Saindo das relações civilizadas e da (falta de) motivação comercial, resta a questão político-ideológica que ficou explícita na carta de Trump ao presidente Lula. Numa sequência nonsense, ele chantageia o governo democraticamente eleito de um país independente e soberano.
“A forma como o Brasil tratou o ex-presidente Bolsonaro….é uma vergonha internacional”.
“Este julgamento não deveria estar acontecendo. É uma caça às bruxas que deve acabar IMEDIATAMENTE!” (assim mesmo, em maiúscula e com exclamação).
“Nosso relacionamento tem estado, infelizmente, longe de ser recíproco”.
“Se por algum motivo você decidir aumentar suas tarifas, então, qualquer que seja o número que você escolher para aumentá-las, será adicionado aos 50% que cobramos”.
Ao presidente americano não faz diferença que a investigação contra o ex-presidente seja conduzida, dentro da lei, pelo Judiciário brasileiro, que é um poder independente que atua em harmonia com o Executivo e o Legislativo.
Trump parece querer ressuscitar projetos de poder ilegítimos do passado, como o apoio irrestrito americano à Operação Condor no Cone Sul. Nos anos 1970 a aliança entre as ditaduras do Brasil, Argentina, Bolívia, Chile, Paraguai e Uruguai atuou em rede na repressão aos opositores, cometendo violações aos direitos humanos. E a americana CIA teve acesso a tudo, inclusive forneceu equipamentos para espionar as comunicações nesses países.
Em anos bem recentes, o governo brasileiro voltou a flertar com uma relação de subserviência aos EUA. Um dos momentos simbólicos foi em 2019 quando o então presidente Jair Bolsonaro prestou continência à bandeira americana em uma cerimônia no Texas e arrematou o discurso com o “Brasil e Estados Unidos acima de tudo”.

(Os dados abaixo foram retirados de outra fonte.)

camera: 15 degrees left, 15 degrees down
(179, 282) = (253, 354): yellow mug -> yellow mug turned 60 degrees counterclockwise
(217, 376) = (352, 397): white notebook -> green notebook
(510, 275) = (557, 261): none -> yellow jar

Agora, para enfrentar o imbróglio do tarifaço, volta-se a falar da Lei da Reciprocidade, tida por muitos como a última (e legal) medida, caso a decisão de Trump não seja revista por meios diplomáticos.

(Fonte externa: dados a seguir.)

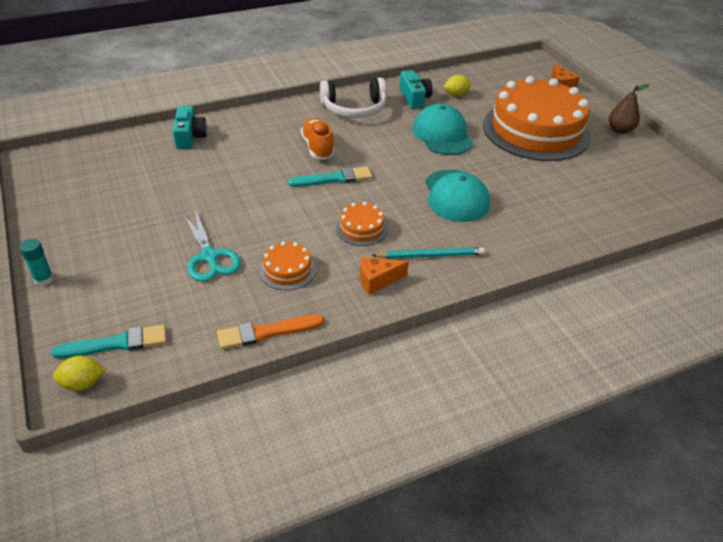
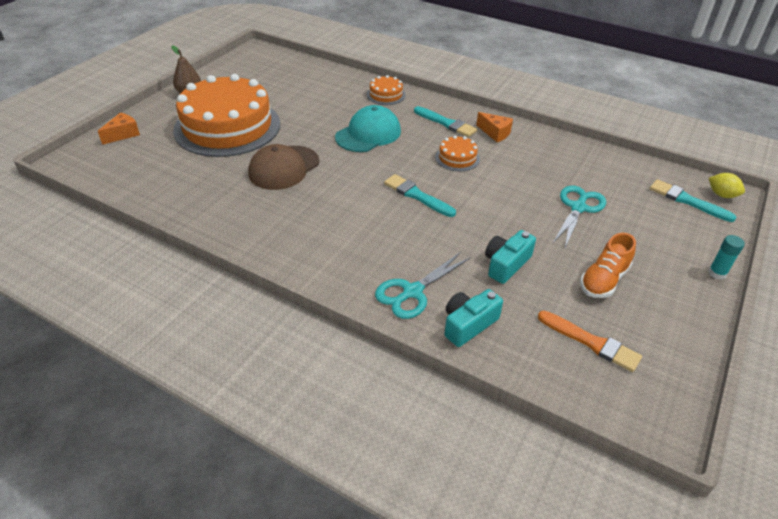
camera: 125 degrees left, 0 degrees up
(242, 130) = (412, 292): none -> turquoise scissors
(266, 332) = (591, 152): orange brush -> orange brush (591, 342)
(287, 270) = (538, 169): orange cake -> orange cake (386, 95)
(318, 147) = (383, 226): orange shoe -> orange shoe (603, 280)
(354, 109) = (287, 236): white headphones -> none
(414, 98) = (226, 207): turquoise camera -> turquoise camera (506, 264)
(430, 255) = (446, 123): turquoise pencil -> turquoise brush
(442, 134) = (284, 168): turquoise cap -> brown cap
(456, 95) = (195, 185): yellow lemon -> none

Vale lembrar que a reciprocidade já foi usada no episódio que ficou conhecido como a “diplomacia dos sapatos”. Era 2002 e os EUA viviam o trauma pós 11 de Setembro, com vigilância cerrada na entrada de pessoas no país. Em uma missão oficial aos EUA, o chanceler brasileiro Celso Lafer chegou a ser obrigado a tirar os sapatos três vezes no trajeto entre aeroportos e inspeções.
Um senão na medida é que o governo americano elegeu entre os “chanceleres descalços” diplomatas de alguns países, como Rússia, Chile e Brasil; os ingleses e canadenses, por exemplo, não passavam por constrangimento nenhum.
E, para os cidadãos em geral, a partir de janeiro de 2024, a título de se prevenir de atos terroristas, o governo americano passou a fotografar e coletar as impressões digitais de quem chegava ao país. Regra, porém, que valia apenas para países de quase toda a América Latina, África, Oriente Médio e Ásia.
Foi aí que, baseado no direito internacional público, o então procurador da República em Mato Grosso, José Pedro Taques, entrou com uma ação em que usou o princípio da reciprocidade para exigir que o mesmo tratamento fosse dado aos americanos quando entrassem no Brasil. O juiz federal Julier Sebastião da Silva atendeu e determinou à União a adoção desse tipo de controle.
Voltando ao desafio presente, no artigo “Programa de proteção de ditadores de Trump”, o economista americano Paul Krugman, Nobel de 2008, observou que as tarifas não podem servir para intimidar ou chantagear outros países, classificou a sobretaxa de perversa e megalomaníaca e defendeu que o Brasil use, em resposta, o critério de reciprocidade.
Enfim, as cartas que estão na mesa são claras quanto à motivação e as saídas não são óbvias. A economia nacional e o livre comércio precisam ser defendidos e, no meio de tudo, há questões caras como dignidade, altivez e soberania nacional.
Acredito que na nossa sociedade a maioria sabe que títulos como Vale Tudo, Semideus e O Dono do Mundo ficam apenas para os folhetins de ficção na tevê e que repele qualquer ideia de autoritarismo ou de servidão entre povos em que a liberdade e o respeito devem ser sempre os valores máximos.